On maximizing the sum network MISO broadcast capacity

Recently, it has been shown that dirty paper coding (DPC) achieves the sum rate capacity of the Gaussian multi-user multiple-input single-output (MU-MISO) broadcast channel of a single isolated cell. However, when considering a multi- cell scenario, i.e., a cellular network, the optimal strategy to maximize the sum rate capacity in each of the cells is still unknown. Nevertheless, based on a game-theoretic framework DPC can be applied at each cell as a decentralized strategy in a cellular network, in order to maximize the sum broadcast capacity of the network.
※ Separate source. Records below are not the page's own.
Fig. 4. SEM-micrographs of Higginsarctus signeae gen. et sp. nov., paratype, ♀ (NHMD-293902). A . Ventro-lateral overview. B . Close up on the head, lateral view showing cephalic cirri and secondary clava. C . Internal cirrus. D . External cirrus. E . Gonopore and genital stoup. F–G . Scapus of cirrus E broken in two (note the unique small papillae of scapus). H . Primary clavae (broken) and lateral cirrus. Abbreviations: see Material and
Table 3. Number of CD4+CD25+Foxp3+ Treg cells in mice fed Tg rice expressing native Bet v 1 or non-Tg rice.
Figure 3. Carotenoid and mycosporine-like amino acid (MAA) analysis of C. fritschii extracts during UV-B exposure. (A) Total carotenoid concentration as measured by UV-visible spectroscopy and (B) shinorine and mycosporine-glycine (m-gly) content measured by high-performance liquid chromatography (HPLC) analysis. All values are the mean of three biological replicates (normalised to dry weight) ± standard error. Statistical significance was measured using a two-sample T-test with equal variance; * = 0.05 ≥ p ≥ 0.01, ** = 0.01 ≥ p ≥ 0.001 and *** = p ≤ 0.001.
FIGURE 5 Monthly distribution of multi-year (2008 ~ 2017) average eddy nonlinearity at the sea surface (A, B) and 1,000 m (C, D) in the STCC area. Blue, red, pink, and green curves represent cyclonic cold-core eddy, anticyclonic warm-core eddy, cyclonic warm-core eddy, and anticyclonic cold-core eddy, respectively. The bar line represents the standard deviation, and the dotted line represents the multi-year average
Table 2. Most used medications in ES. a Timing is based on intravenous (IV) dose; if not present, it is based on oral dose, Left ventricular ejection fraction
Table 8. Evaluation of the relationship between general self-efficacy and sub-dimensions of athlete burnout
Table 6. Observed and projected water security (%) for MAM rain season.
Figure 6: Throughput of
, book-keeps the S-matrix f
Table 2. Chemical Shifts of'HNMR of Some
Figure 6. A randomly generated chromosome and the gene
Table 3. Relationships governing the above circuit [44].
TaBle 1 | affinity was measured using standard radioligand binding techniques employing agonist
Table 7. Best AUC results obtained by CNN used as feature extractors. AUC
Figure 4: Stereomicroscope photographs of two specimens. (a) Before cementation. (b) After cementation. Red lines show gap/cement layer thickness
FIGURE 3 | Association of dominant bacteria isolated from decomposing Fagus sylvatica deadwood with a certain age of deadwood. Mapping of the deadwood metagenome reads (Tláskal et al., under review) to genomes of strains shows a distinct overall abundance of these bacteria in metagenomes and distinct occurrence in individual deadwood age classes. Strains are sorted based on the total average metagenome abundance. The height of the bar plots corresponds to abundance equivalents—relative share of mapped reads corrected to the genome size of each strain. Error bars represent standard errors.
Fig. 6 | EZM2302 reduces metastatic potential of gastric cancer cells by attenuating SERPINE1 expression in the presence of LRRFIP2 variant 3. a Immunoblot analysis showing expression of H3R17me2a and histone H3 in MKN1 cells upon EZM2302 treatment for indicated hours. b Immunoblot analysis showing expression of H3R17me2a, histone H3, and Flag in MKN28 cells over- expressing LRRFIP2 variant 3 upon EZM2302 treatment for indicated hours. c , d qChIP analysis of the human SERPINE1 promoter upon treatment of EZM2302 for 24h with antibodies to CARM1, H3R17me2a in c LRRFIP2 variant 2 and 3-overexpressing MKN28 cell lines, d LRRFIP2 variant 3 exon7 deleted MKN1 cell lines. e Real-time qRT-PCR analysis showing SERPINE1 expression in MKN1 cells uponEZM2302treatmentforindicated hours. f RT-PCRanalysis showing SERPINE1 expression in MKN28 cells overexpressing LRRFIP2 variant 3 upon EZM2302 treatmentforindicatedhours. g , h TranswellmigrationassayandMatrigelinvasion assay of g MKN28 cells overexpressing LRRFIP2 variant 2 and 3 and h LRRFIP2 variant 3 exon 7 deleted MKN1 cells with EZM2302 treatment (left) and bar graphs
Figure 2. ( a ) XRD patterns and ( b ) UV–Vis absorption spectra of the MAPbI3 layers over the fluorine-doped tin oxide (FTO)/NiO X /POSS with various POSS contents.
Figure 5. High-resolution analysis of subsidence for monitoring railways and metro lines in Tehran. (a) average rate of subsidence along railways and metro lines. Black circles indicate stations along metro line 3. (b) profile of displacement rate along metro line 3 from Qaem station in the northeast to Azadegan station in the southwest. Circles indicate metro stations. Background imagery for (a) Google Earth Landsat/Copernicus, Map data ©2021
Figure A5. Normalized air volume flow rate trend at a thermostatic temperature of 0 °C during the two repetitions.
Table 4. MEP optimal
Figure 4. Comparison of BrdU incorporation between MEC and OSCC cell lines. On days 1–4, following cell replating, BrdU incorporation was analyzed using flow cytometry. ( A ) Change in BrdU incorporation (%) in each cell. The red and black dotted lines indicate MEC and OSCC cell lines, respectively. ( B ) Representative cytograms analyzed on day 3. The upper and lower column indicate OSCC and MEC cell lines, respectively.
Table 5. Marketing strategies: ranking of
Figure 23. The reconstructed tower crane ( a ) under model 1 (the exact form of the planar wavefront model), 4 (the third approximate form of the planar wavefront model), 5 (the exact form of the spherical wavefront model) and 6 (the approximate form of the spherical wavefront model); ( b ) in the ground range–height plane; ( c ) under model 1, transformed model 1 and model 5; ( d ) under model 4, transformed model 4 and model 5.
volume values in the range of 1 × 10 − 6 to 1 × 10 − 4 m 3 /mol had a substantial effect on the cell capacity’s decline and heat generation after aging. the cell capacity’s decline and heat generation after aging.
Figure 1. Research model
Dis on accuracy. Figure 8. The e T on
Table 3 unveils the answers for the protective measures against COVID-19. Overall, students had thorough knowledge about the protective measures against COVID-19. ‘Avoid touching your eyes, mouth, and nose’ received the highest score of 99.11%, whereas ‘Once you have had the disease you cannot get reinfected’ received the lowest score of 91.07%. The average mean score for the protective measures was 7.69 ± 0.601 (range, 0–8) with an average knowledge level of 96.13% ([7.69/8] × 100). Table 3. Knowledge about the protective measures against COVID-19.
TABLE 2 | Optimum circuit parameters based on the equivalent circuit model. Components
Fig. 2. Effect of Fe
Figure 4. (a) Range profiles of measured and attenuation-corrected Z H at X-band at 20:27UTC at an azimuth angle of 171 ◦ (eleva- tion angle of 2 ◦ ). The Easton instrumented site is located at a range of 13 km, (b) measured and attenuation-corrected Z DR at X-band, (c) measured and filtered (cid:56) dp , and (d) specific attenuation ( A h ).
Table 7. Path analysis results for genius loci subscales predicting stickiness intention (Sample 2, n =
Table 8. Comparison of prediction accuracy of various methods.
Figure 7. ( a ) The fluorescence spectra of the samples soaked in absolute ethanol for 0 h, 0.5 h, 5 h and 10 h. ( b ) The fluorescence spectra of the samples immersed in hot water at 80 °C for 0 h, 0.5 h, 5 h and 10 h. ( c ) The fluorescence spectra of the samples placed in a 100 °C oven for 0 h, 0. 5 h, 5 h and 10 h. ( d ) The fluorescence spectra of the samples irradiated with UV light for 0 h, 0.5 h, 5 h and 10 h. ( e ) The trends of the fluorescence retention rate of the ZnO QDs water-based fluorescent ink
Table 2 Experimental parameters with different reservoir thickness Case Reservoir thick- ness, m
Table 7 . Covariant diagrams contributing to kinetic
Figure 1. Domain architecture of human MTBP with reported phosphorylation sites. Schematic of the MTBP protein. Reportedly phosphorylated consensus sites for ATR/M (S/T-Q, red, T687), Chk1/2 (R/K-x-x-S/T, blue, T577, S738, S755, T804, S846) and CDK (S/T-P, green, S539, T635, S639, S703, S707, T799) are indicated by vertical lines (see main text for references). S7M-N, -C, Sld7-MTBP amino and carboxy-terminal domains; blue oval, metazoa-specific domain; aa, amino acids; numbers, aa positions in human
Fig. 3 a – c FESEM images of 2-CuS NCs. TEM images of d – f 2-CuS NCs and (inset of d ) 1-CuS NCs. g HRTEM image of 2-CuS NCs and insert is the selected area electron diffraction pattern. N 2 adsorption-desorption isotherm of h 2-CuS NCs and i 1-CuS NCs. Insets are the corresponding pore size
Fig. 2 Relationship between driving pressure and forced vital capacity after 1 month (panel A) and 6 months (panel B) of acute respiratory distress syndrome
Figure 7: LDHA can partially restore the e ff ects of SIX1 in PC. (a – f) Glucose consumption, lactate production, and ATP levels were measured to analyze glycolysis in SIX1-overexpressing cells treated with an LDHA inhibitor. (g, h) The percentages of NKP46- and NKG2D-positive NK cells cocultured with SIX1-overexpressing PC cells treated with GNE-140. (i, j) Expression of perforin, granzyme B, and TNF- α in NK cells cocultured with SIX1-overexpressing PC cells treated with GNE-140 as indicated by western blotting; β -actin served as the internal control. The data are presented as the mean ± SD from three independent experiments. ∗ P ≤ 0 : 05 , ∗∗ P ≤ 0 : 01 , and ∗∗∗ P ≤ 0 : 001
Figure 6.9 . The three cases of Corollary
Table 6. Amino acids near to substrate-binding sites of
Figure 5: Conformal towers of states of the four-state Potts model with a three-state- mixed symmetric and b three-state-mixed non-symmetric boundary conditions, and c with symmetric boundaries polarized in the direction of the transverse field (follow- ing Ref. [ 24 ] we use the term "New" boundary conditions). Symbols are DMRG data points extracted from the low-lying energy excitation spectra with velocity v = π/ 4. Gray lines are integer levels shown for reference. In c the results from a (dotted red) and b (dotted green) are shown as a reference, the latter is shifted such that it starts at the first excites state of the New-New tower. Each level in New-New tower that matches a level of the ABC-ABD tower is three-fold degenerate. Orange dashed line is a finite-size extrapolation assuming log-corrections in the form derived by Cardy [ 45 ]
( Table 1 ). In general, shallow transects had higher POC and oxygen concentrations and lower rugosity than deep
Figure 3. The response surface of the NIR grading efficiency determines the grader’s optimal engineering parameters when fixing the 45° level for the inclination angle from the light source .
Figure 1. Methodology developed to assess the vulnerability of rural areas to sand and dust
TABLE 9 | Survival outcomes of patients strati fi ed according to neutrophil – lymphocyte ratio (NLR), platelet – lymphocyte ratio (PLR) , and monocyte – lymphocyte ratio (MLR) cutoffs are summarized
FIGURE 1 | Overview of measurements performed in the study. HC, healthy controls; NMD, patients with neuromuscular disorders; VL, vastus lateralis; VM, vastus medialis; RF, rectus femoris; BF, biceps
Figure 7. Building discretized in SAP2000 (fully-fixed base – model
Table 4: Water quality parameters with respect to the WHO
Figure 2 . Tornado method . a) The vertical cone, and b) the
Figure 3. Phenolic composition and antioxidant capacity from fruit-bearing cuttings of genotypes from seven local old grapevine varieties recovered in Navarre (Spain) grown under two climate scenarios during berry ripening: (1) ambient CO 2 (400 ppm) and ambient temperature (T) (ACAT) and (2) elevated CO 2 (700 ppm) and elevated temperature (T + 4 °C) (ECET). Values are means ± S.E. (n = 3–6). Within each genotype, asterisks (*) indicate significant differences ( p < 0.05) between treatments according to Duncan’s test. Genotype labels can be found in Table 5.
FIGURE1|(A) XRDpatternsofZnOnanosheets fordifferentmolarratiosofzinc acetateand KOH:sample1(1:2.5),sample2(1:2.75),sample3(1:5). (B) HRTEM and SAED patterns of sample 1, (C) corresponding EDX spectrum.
By treating the cells in the network as players in a strategic cooperative game, simultaneous iterative waterfilling can be performed, i.e., every cell computes its optimal beamforming vectors according to DPC and by considering the intercell interference generated in the previous iteration. At each iteration the beamforming vectors for each user in each cell are updated with the gradient projection algorithm in order to maximize the sum network broadcast capacity. The algorithm is repeated until it converges, i.e., a local maximum is achieved. This theoretic result approaches the maximum rate that can be transmitted in the downlink of a network. Additionally, in order to introduce some fairness into the network, we consider in a similar way as the previous problem, the task of minimizing the sum of the mean square errors of all the users in the network.